PROBLEM TO WORK ON:
Exclude the pictures, then copy all remaining records exactly.

>>>

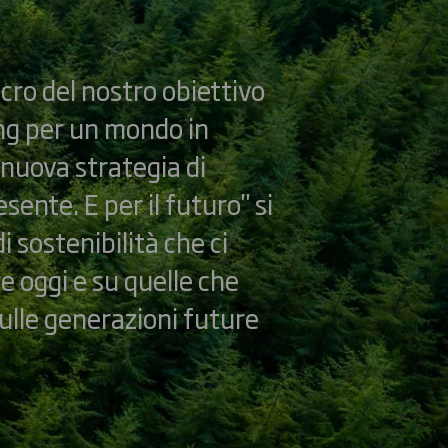
ulcro del nostro obiettivo
ging per un mondo in
 nuova strategia di
esente. E per il futuro" si
i sostenibilità che ci
e oggi e su quelle che
lle generazioni future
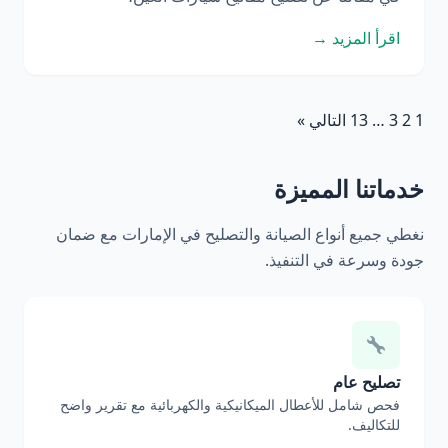
اقرأ المزيد →
1
2
3
…
13
التالي »
خدماتنا المميزة
نغطي جميع أنواع الصيانة والتصليح في الإمارات مع ضمان
جودة وسرعة في التنفيذ.
تصليح عام
فحص شامل للأعطال الميكانيكية والكهربائية مع تقرير واضح
للتكاليف.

<<<

ANSWER TO THE PROBLEM:
ulcro del nostro obiettivo
ging per un mondo in
 nuova strategia di
esente. E per il futuro" si
i sostenibilità che ci
e oggi e su quelle che
lle generazioni future
اقرأ المزيد →
1
2
3
…
13
التالي »
خدماتنا المميزة
نغطي جميع أنواع الصيانة والتصليح في الإمارات مع ضمان
جودة وسرعة في التنفيذ.
تصليح عام
فحص شامل للأعطال الميكانيكية والكهربائية مع تقرير واضح
للتكاليف.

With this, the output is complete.